School of Pharmacy, College of Pharmacy, Taipei Medical University, Taiwan.
The Ph.D. Program for Cancer Biology and Drug Discovery, College of Medical Science and Technology, Taipei Medical University, Taipei, Taiwan.
Bioorg Chem. 2019 Oct;91:103119. doi: 10.1016/j.bioorg.2019.103119. Epub 2019 Jul 15.
The study is focused on the design and synthesis of amide tethered quinoline-resorcinol hybrid constructs as a new class of HSP90 inhibitor. In-vitro studies of the synthetic compounds led to the identification of compound 11, which possesses potent cell growth inhibitory effects against HCT116, Hep3B and PC-3 cell lines, exerted through HSP90 inhibition.

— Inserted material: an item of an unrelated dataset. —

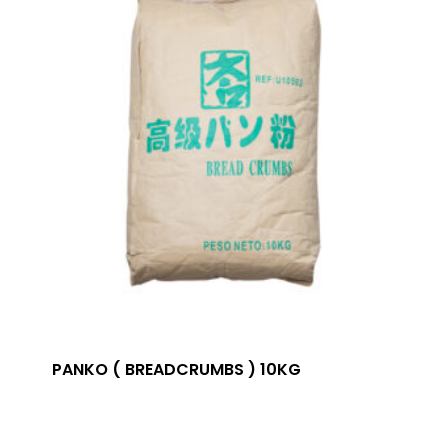
PANKO ( BREADCRUMBS ) 10KG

Compound 11 triggers degradation of HSP90 client proteins along with concomitant induction of HSP70, demonstrates apoptosis inducing ability and causes G2M phase cell cycle arrest in PC-3 cells. Molecular modeling was used to dock compound 11 into the HSP90 active site and key interactions with the amino acid residues of the HSP90 chaperone protein were determined.

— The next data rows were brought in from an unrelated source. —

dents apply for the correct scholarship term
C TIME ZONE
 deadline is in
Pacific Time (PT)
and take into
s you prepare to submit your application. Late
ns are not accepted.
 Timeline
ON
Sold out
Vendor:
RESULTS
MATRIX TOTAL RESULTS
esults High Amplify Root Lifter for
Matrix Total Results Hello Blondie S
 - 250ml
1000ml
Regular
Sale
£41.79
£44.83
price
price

本研究专注于酰胺连接的喹啉-间苯二酚杂合构建物的设计和合成,作为 HSP90 抑制剂的新型类别。对合成化合物的体外研究导致了化合物 11 的鉴定,该化合物对 HCT116、Hep3B 和 PC-3 细胞系具有有效的细胞生长抑制作用,这是通过 HSP90 抑制实现的。化合物 11 触发 HSP90 客户蛋白的降解,同时伴随 HSP70 的诱导,显示出诱导凋亡的能力,并导致 PC-3 细胞中的 G2M 期细胞周期停滞。分子建模用于将化合物 11 对接入 HSP90 的活性部位,并确定与 HSP90 伴侣蛋白的氨基酸残基的关键相互作用。